Records to use Block Start

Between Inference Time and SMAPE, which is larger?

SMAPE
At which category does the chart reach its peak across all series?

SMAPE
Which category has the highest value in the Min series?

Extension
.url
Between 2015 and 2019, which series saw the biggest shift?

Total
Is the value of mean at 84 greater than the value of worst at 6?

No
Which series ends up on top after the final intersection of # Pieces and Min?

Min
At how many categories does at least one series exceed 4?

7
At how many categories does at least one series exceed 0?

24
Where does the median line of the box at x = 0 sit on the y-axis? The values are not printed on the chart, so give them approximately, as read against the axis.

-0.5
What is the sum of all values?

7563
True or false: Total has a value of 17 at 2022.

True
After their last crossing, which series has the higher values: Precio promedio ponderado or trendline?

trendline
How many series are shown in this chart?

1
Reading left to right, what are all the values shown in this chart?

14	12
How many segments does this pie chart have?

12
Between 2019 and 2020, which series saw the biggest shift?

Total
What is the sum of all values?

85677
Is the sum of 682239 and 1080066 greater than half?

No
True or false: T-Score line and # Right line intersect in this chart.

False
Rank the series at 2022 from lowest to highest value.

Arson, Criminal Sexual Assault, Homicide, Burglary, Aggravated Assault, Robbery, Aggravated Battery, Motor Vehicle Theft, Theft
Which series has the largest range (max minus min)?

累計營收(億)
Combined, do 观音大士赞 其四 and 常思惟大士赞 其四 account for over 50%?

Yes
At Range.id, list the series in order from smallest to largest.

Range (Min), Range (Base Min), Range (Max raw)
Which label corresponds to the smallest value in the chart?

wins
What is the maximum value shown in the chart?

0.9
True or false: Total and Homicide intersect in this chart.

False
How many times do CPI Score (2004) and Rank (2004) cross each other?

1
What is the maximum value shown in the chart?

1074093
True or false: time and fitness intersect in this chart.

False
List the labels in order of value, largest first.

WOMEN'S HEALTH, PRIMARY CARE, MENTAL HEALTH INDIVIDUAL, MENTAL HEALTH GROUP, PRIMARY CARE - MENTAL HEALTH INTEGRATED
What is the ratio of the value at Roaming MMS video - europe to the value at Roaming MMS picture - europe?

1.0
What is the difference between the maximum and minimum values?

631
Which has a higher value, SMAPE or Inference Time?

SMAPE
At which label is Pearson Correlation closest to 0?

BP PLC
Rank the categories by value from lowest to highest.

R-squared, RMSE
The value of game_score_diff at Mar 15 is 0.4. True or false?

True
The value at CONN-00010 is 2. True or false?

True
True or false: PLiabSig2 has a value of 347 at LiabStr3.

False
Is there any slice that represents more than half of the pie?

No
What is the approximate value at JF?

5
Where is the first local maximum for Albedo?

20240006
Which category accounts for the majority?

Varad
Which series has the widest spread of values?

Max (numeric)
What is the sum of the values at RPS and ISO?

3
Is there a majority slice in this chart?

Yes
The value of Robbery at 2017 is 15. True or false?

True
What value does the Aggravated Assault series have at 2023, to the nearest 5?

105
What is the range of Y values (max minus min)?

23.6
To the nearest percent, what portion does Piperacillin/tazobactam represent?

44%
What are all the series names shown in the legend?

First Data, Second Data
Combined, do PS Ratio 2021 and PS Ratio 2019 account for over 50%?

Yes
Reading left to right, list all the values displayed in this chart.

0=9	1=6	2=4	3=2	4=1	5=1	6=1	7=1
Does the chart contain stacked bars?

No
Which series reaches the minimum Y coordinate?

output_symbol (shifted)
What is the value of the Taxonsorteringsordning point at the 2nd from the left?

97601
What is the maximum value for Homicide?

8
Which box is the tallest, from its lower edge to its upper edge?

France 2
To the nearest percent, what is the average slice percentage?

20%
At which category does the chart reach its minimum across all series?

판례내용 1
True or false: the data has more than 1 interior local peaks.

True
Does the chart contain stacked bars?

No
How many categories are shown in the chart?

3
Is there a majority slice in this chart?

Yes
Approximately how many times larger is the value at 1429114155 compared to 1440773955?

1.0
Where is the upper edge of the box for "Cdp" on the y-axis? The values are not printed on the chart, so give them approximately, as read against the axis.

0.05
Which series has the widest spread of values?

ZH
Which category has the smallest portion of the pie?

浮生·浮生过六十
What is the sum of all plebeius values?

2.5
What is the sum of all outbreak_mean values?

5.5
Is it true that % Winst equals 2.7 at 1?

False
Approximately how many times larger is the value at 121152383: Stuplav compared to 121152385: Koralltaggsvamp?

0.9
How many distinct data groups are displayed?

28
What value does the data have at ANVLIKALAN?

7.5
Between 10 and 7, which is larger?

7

Records to use Block End

**Work to be completed**
Copy all of the lines above verbatim, from the first through the last, without changing any character.

**Written answer**
Between Inference Time and SMAPE, which is larger?

SMAPE
At which category does the chart reach its peak across all series?

SMAPE
Which category has the highest value in the Min series?

Extension
.url
Between 2015 and 2019, which series saw the biggest shift?

Total
Is the value of mean at 84 greater than the value of worst at 6?

No
Which series ends up on top after the final intersection of # Pieces and Min?

Min
At how many categories does at least one series exceed 4?

7
At how many categories does at least one series exceed 0?

24
Where does the median line of the box at x = 0 sit on the y-axis? The values are not printed on the chart, so give them approximately, as read against the axis.

-0.5
What is the sum of all values?

7563
True or false: Total has a value of 17 at 2022.

True
After their last crossing, which series has the higher values: Precio promedio ponderado or trendline?

trendline
How many series are shown in this chart?

1
Reading left to right, what are all the values shown in this chart?

14	12
How many segments does this pie chart have?

12
Between 2019 and 2020, which series saw the biggest shift?

Total
What is the sum of all values?

85677
Is the sum of 682239 and 1080066 greater than half?

No
True or false: T-Score line and # Right line intersect in this chart.

False
Rank the series at 2022 from lowest to highest value.

Arson, Criminal Sexual Assault, Homicide, Burglary, Aggravated Assault, Robbery, Aggravated Battery, Motor Vehicle Theft, Theft
Which series has the largest range (max minus min)?

累計營收(億)
Combined, do 观音大士赞 其四 and 常思惟大士赞 其四 account for over 50%?

Yes
At Range.id, list the series in order from smallest to largest.

Range (Min), Range (Base Min), Range (Max raw)
Which label corresponds to the smallest value in the chart?

wins
What is the maximum value shown in the chart?

0.9
True or false: Total and Homicide intersect in this chart.

False
How many times do CPI Score (2004) and Rank (2004) cross each other?

1
What is the maximum value shown in the chart?

1074093
True or false: time and fitness intersect in this chart.

False
List the labels in order of value, largest first.

WOMEN'S HEALTH, PRIMARY CARE, MENTAL HEALTH INDIVIDUAL, MENTAL HEALTH GROUP, PRIMARY CARE - MENTAL HEALTH INTEGRATED
What is the ratio of the value at Roaming MMS video - europe to the value at Roaming MMS picture - europe?

1.0
What is the difference between the maximum and minimum values?

631
Which has a higher value, SMAPE or Inference Time?

SMAPE
At which label is Pearson Correlation closest to 0?

BP PLC
Rank the categories by value from lowest to highest.

R-squared, RMSE
The value of game_score_diff at Mar 15 is 0.4. True or false?

True
The value at CONN-00010 is 2. True or false?

True
True or false: PLiabSig2 has a value of 347 at LiabStr3.

False
Is there any slice that represents more than half of the pie?

No
What is the approximate value at JF?

5
Where is the first local maximum for Albedo?

20240006
Which category accounts for the majority?

Varad
Which series has the widest spread of values?

Max (numeric)
What is the sum of the values at RPS and ISO?

3
Is there a majority slice in this chart?

Yes
The value of Robbery at 2017 is 15. True or false?

True
What value does the Aggravated Assault series have at 2023, to the nearest 5?

105
What is the range of Y values (max minus min)?

23.6
To the nearest percent, what portion does Piperacillin/tazobactam represent?

44%
What are all the series names shown in the legend?

First Data, Second Data
Combined, do PS Ratio 2021 and PS Ratio 2019 account for over 50%?

Yes
Reading left to right, list all the values displayed in this chart.

0=9	1=6	2=4	3=2	4=1	5=1	6=1	7=1
Does the chart contain stacked bars?

No
Which series reaches the minimum Y coordinate?

output_symbol (shifted)
What is the value of the Taxonsorteringsordning point at the 2nd from the left?

97601
What is the maximum value for Homicide?

8
Which box is the tallest, from its lower edge to its upper edge?

France 2
To the nearest percent, what is the average slice percentage?

20%
At which category does the chart reach its minimum across all series?

판례내용 1
True or false: the data has more than 1 interior local peaks.

True
Does the chart contain stacked bars?

No
How many categories are shown in the chart?

3
Is there a majority slice in this chart?

Yes
Approximately how many times larger is the value at 1429114155 compared to 1440773955?

1.0
Where is the upper edge of the box for "Cdp" on the y-axis? The values are not printed on the chart, so give them approximately, as read against the axis.

0.05
Which series has the widest spread of values?

ZH
Which category has the smallest portion of the pie?

浮生·浮生过六十
What is the sum of all plebeius values?

2.5
What is the sum of all outbreak_mean values?

5.5
Is it true that % Winst equals 2.7 at 1?

False
Approximately how many times larger is the value at 121152383: Stuplav compared to 121152385: Koralltaggsvamp?

0.9
How many distinct data groups are displayed?

28
What value does the data have at ANVLIKALAN?

7.5
Between 10 and 7, which is larger?

7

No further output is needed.